▶ _What to work on_: Please begin at the start of the material and stop after the line that contains "Identify the document", then give those lines again with "elements" swapped for "regions" and everything else unchanged.

▶ _Material for the task_:
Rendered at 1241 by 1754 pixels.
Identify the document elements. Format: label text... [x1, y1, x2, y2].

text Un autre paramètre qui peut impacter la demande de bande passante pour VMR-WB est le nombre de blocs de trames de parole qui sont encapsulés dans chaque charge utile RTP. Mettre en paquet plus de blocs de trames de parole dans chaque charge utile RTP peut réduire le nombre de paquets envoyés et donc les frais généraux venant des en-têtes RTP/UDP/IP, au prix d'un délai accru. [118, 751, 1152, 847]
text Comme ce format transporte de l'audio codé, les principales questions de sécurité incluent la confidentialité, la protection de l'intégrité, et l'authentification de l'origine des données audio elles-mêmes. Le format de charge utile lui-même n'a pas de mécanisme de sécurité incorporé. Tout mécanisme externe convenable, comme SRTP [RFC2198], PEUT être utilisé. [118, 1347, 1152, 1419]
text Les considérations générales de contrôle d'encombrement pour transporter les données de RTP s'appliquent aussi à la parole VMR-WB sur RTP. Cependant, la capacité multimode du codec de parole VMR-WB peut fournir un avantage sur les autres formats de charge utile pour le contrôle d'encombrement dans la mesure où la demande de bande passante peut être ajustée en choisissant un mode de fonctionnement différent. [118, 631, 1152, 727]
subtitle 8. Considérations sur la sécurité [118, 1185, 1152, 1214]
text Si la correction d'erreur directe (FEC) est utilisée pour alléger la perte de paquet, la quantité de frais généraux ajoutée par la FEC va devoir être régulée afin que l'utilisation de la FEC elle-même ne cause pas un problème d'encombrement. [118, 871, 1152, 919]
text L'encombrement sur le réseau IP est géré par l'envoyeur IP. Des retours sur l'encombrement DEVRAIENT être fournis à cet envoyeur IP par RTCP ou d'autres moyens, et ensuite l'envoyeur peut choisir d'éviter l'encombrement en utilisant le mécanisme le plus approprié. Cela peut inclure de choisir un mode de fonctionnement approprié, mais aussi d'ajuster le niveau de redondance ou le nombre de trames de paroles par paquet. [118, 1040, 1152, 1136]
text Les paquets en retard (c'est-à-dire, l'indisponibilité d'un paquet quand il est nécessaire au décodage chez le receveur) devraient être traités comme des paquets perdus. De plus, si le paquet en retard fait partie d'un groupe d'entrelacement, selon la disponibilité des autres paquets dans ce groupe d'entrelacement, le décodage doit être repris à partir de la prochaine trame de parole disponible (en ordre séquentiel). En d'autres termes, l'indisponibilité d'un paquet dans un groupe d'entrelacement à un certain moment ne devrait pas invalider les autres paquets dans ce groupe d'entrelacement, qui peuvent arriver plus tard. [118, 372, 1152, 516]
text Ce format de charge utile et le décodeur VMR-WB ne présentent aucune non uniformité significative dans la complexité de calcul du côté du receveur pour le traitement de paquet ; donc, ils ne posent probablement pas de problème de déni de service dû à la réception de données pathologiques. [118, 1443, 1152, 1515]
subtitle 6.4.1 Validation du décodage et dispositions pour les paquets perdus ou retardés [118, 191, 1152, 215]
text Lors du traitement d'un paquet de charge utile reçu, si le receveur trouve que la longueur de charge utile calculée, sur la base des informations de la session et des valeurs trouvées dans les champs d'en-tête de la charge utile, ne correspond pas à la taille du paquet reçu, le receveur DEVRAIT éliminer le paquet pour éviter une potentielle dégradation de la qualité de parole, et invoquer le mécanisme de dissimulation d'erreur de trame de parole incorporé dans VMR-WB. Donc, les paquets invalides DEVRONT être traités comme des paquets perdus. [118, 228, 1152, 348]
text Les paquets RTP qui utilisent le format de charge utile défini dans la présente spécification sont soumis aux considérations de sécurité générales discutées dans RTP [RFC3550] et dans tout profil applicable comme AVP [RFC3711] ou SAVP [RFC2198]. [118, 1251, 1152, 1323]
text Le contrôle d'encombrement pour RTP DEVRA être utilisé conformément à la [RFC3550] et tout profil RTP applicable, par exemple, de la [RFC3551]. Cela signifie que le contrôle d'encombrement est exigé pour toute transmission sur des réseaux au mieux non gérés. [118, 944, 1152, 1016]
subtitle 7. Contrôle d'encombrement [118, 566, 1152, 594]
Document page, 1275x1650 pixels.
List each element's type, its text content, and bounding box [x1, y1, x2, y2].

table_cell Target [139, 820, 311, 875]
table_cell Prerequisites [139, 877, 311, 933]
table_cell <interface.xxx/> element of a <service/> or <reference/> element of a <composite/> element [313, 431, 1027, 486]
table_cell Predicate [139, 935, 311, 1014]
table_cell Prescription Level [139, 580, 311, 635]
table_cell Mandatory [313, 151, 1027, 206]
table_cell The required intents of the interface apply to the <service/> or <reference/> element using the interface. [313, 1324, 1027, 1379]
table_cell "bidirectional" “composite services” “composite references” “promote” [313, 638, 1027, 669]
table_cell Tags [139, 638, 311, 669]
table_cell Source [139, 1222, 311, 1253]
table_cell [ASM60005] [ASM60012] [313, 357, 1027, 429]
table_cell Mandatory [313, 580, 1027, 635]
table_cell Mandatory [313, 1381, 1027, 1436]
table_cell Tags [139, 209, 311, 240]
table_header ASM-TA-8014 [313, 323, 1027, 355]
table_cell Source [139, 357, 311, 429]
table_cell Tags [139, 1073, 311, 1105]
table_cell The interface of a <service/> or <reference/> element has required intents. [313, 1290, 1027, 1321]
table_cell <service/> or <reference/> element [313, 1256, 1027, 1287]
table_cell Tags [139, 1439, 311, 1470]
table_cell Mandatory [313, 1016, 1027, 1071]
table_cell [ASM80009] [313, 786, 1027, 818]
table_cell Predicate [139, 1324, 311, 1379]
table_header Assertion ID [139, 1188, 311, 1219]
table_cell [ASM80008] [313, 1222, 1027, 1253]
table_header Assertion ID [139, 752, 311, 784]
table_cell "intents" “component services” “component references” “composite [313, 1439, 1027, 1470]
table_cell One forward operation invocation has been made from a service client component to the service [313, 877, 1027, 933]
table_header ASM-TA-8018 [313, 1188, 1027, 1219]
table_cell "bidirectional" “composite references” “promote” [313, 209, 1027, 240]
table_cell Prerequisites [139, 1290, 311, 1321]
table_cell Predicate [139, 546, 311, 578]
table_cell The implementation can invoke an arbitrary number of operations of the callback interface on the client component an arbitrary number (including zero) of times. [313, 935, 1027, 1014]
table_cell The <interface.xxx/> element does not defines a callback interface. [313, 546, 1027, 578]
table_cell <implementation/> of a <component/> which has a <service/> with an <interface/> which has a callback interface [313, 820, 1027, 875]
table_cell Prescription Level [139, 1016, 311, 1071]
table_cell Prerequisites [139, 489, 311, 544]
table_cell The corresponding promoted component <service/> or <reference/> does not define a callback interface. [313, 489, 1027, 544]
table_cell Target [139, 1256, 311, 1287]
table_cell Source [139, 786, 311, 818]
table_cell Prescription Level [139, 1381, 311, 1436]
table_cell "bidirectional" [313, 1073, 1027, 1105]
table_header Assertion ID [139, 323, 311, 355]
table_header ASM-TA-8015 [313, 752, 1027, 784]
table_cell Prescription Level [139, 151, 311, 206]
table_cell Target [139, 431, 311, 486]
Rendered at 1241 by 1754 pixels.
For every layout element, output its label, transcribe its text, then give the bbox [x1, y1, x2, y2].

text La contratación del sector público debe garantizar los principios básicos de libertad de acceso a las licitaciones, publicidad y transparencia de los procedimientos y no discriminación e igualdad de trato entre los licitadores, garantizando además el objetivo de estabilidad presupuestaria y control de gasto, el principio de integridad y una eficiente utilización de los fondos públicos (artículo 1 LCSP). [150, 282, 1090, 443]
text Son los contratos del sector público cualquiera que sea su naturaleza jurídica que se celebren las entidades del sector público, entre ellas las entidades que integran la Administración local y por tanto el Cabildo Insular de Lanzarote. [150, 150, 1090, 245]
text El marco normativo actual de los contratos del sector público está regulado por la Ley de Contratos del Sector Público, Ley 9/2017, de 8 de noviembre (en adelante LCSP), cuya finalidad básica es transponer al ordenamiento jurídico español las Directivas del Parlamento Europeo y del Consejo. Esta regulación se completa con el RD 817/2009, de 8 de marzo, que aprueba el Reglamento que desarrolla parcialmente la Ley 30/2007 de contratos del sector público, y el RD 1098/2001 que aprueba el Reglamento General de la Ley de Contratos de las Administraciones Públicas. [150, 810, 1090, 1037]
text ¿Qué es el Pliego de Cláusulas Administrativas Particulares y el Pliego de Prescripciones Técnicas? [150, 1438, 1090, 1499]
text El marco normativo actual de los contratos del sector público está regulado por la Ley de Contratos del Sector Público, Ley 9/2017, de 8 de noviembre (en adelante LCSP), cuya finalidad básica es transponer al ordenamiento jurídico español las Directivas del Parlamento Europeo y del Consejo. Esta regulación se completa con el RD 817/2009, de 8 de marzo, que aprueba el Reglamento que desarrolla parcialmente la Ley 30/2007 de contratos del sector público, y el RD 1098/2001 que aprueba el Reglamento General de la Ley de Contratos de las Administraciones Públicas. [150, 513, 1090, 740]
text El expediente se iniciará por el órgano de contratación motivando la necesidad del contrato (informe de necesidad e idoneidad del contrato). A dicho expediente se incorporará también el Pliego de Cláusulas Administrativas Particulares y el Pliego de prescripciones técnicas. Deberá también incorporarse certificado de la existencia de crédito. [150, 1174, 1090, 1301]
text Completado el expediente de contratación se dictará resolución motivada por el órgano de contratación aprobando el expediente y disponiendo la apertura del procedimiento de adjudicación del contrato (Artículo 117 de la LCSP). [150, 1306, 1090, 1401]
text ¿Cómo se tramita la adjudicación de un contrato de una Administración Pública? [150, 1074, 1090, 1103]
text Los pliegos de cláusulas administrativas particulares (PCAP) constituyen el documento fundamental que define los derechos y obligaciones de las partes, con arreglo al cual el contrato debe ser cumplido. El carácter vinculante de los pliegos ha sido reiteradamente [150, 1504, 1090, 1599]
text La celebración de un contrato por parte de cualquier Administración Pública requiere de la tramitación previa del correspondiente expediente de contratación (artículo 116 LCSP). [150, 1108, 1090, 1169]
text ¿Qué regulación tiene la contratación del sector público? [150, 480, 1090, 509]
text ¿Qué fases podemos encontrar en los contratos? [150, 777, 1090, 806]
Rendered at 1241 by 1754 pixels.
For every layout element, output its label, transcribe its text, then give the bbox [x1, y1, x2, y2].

▶ _Exercise answer_:
Rendered at 1241 by 1754 pixels.
Identify the document regions. Format: label text... [x1, y1, x2, y2].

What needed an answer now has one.